Elles sont assez peu communes les histoires comme celles-ci. Celles qu’on imaginerait bien se faire raconter au coin d’un feu lors d’une veillée. Celles qui font un peu peur mais qu’on veut entendre quand même. Celles qui font pleurer mais qui sont belles quand même. Celles qui intriguent, celles qui choquent, celles qu’on ne veut pas lire mais qu’en fait, on finit par adorer. Dans la forêt des Lilas est une de ces histoires-là.

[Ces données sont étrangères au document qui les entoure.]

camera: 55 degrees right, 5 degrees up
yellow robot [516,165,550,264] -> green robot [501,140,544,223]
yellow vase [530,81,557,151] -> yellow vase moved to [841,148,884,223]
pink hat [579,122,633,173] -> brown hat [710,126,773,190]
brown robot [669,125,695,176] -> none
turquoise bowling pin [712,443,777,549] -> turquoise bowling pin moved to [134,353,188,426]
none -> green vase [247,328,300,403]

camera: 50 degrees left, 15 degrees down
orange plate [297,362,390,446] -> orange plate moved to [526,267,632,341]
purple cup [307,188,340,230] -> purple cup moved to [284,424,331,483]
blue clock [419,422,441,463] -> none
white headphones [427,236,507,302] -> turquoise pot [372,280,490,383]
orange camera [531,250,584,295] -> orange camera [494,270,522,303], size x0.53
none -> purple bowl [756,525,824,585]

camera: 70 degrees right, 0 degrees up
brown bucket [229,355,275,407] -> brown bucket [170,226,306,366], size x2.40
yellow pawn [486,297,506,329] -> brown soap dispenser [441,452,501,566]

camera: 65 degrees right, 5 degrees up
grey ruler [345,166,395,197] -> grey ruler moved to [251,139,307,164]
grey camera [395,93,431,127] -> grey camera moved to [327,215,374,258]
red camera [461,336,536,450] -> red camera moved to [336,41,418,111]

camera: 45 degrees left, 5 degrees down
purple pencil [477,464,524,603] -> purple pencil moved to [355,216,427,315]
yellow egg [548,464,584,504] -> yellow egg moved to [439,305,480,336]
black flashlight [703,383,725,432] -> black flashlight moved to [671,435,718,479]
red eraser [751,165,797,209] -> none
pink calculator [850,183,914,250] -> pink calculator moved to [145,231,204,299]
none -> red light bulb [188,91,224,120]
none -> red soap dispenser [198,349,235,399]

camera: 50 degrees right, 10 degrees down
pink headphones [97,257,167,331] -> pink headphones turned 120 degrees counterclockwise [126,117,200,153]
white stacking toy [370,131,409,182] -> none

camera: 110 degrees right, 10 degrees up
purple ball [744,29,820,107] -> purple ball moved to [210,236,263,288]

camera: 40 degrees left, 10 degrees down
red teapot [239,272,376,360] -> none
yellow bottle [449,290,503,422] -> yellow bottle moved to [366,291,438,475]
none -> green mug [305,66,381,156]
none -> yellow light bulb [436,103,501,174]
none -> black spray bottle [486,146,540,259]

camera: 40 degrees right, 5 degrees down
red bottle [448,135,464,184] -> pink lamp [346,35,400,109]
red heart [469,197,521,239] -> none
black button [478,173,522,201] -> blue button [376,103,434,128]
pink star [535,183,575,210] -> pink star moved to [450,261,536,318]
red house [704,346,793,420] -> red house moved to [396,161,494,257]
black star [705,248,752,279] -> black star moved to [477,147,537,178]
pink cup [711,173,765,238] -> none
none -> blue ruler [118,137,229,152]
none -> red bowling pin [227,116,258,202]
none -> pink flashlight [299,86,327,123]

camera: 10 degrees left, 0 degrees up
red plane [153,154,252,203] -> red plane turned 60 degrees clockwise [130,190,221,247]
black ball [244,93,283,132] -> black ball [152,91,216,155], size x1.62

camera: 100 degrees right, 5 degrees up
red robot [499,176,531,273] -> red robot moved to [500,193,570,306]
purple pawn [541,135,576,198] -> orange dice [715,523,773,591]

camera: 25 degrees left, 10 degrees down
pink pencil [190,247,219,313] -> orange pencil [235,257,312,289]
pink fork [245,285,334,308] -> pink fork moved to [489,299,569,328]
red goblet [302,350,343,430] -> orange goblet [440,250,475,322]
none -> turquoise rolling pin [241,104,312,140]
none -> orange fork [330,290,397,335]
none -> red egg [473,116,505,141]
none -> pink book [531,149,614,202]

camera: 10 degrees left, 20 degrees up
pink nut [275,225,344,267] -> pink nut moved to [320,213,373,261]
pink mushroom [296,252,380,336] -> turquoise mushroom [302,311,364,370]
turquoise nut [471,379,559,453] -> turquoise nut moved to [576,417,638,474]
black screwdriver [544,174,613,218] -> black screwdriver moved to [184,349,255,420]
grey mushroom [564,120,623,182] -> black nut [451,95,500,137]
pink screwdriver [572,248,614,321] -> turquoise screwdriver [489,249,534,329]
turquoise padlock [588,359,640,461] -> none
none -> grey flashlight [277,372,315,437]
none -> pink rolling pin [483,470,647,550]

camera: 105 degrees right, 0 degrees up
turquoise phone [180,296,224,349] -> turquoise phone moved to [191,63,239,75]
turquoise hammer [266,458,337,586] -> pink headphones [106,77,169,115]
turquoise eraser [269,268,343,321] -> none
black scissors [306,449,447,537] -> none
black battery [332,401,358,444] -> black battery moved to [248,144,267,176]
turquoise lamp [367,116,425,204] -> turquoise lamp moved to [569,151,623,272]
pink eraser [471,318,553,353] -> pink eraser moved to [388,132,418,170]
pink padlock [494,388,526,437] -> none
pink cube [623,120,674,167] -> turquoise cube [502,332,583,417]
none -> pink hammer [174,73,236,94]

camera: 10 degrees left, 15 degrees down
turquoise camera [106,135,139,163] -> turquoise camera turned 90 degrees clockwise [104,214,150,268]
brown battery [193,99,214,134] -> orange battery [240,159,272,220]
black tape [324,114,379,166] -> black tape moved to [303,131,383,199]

Faith vit seule avec une domestique dans un cottage isolé près de la mer. Son père est mort il y a peu et sa sœur Verity, qui est partie vivre à Londres, veut vendre le vieux bâtiment. Faith s’y oppose et se fâche avec sa sœur. Elle menace même de ne pas se soigner si elle reste seule. Car elle aussi semble très fragile et atteinte d’une maladie assez grave. Pas encore prête à entendre l’atroce vérité, Faith adore se réfugier dans un monde imaginaire, celui de son enfance où elle s’est inventé toute une galerie de personnages qui pourraient être issus de l’imaginaire d’un Lewis Carroll (Alice) ou d’un James Matthew Barrie (Peter Pan). Ces créatures de la forêt sont aussi douces et rassurantes que cruelles et monstrueuses. On y découvre, entre autres, le prince chat Beau-Minon et son cheval, les Luciolétoiles ou la fée Biche. Faith se fait appeler Comtesse dans ce monde. Et elle a bien besoin de le retrouver quand son quotidien se veut trop sombre. Mais, peu à peu, ce monde aussi commence à devenir plus sombre. Les personnages qu’elle a tant chéris, enfant, se transforment peu à peu et l’univers qu’elle a créé n’est plus aussi beau que celui dont elle rêvait petite. Elle grandit, tout simplement. Et la réalité qu’elle découvre n’est pas rassurante. Nathalie Ferlut et Tamia Baudouin prennent le lecteur par la main et l’entraînent dans un monde étranger, à la fois beau et cruel. Si ce récit initiatique parle de la fin de l’enfance, il le fait avec une force inouïe car il y est question de maladie, d’abandon ou de lutte, de prise de conscience d’une fin peut-être imminente. On y parle d’amour aussi, du soutien trouvé dans cette recherche d’amour, propre à l’homme. Le scénario de Nathalie Ferlut est extrêmement riche et dense. Pour l’accompagner, Tamia Baudouin réalise un travail d’illustration absolument remarquable. Les personnages et les décors sont admirablement retranscrits et propulsent l’histoire dans une représentation graphique très forte. Dans la forêt des Lilas est une grande BD, à lire à tout âge.